RBS bonus fury as bankers walk away with £576m in 'astonishing betrayal' to taxpayers
RBS reveals staff bonus pot despite slumping deeper into the red with £8.2bn losses
Royal Bank of Scotland has sparked fresh outrage for its "astonishing betrayal" to taxpayers after handing out £576 million in bonuses despite slumping deeper into the red with annual losses of £8.2 billion.
The bank saw losses widen from £5.2 billion in 2012 after setting aside £3.8 billion in provisions for customer mis-selling compensation. It also took a £4.8 billion hit after setting up an internal bad bank. The bank's bonus pool is down 15 per cent on 2012 when it handed out £679 million.
The latest results mark the sixth, and largest, consecutive loss for the lender since it was rescued by taxpayers at the height of the financial crisis in 2008 following an era of reckless expansion under Fred "the Shred" Goodwin.
Chief executive Ross McEwan said the losses were "sobering" and "huge" but defended the bank's bonus pool insisting that the lender must be "pragmatic" when it comes to pay in a bid to "keep people doing their jobs" in a highly competitive industry.
Trade union Unite said the bank's decision to pay out more than half a billion pounds represented an "astonishing betrayal" for taxpayers given the scale of the losses- RBS has lost more than £46 billion in six years.

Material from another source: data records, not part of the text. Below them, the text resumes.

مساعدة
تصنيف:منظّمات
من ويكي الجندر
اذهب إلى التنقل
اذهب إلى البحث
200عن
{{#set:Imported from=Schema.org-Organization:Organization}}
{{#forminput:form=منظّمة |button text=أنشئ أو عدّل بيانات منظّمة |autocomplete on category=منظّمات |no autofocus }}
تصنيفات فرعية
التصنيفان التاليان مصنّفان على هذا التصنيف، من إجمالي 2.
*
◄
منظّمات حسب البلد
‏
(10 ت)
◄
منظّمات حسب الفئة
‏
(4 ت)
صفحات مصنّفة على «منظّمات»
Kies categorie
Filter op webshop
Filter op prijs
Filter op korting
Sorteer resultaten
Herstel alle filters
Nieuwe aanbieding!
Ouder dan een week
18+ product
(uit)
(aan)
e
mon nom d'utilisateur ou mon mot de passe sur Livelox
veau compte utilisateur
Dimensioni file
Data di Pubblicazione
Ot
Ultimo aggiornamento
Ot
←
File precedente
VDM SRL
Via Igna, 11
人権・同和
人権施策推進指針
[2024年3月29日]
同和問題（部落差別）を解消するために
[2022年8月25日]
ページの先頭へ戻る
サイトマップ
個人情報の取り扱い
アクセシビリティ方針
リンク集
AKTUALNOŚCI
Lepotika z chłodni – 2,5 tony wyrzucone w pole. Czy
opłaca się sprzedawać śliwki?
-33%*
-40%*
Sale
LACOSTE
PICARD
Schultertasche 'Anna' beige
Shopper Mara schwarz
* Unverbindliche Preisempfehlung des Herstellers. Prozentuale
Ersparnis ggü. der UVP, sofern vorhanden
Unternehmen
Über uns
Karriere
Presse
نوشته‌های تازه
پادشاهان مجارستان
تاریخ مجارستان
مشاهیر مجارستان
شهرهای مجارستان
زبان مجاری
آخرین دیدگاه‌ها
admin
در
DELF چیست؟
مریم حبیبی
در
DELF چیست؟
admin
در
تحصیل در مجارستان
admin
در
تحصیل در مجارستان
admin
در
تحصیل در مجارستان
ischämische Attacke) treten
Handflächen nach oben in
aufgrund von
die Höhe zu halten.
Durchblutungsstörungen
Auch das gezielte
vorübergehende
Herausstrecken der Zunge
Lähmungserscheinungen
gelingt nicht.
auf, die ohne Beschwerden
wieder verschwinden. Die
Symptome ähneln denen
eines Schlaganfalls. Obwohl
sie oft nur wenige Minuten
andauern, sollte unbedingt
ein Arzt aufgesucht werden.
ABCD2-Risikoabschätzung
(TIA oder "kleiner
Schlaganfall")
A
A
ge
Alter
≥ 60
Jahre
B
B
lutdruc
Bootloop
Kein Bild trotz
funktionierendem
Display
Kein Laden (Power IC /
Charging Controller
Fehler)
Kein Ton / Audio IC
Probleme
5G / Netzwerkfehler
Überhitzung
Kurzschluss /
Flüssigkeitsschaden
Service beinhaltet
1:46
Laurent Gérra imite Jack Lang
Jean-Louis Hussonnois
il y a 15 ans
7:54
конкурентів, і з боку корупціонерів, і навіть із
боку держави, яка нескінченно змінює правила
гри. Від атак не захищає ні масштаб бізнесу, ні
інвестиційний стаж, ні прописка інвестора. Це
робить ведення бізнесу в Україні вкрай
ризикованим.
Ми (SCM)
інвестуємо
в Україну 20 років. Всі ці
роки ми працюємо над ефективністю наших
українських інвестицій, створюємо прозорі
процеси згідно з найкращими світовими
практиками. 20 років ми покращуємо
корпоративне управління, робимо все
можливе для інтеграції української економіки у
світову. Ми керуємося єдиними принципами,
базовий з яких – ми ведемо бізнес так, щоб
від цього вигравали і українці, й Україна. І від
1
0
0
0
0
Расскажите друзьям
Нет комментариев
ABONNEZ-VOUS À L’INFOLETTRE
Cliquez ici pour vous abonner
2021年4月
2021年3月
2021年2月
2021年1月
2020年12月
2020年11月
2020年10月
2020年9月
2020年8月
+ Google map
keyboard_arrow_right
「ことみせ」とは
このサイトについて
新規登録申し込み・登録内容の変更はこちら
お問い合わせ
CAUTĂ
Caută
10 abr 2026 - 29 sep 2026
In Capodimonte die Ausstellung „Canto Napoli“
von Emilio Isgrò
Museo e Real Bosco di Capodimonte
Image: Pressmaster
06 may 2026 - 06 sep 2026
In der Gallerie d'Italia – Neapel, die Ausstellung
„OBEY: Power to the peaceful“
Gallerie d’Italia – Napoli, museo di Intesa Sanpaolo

Chris Leslie, Labour's shadow chief secretary to the Treasury, said: "Taxpayers will be incredulous that such large bonuses continue to be paid out at a time when huge losses are being made.
"George Osborne should also make clear now that he would reject any request from RBS later this year for approval to pay bonuses of more than 100 per cent of salary."
Deputy Prime Minister Nick Clegg warned the bank, which is 81 per cent owned by the UK taxpayer, should show restraint on pay and bonuses.
Speaking on ITV1's Daybreak, he said: "A loss-making bank that is basically on a life-support system because of the generosity of British taxpayers shouldn't be dishing out ever larger amounts of money in pay and bonuses.
"The overall amount has been coming down. It needs to continue to come down. They are entitled to pay their staff what they want when they are standing on their own two feet. At the moment they are not."
McEwan outlined a new plan to make the bank "smaller, simpler and smarter" that will see it shrink from seven divisions to three. RBS did not confirm how many jobs will go as a result of reducing operations.
The bank said its cost-to-income ratio currently stands at 73 per cent. RBS has set a target of 55 per cent by 2017, which "will mean cutting around £1 billion of operational spend on things that don't help our customers," the lender said in a statement.
RBS was recently hit by allegations that it deliberately drove small businesses "to the wall" in a bid to generate profits from fees and seize assets on the cheap.
The bank has appointed top law firm Clifford Chance to conduct an inquiry into the claims put forward by Government adviser Lawrence Tomlinson in a scathing report last year.
RBS shares fell as much as 9 per cent in early London trading, the biggest faller on the FTSE 100 this morning, which wiped off almost £2 billion of its stock market value.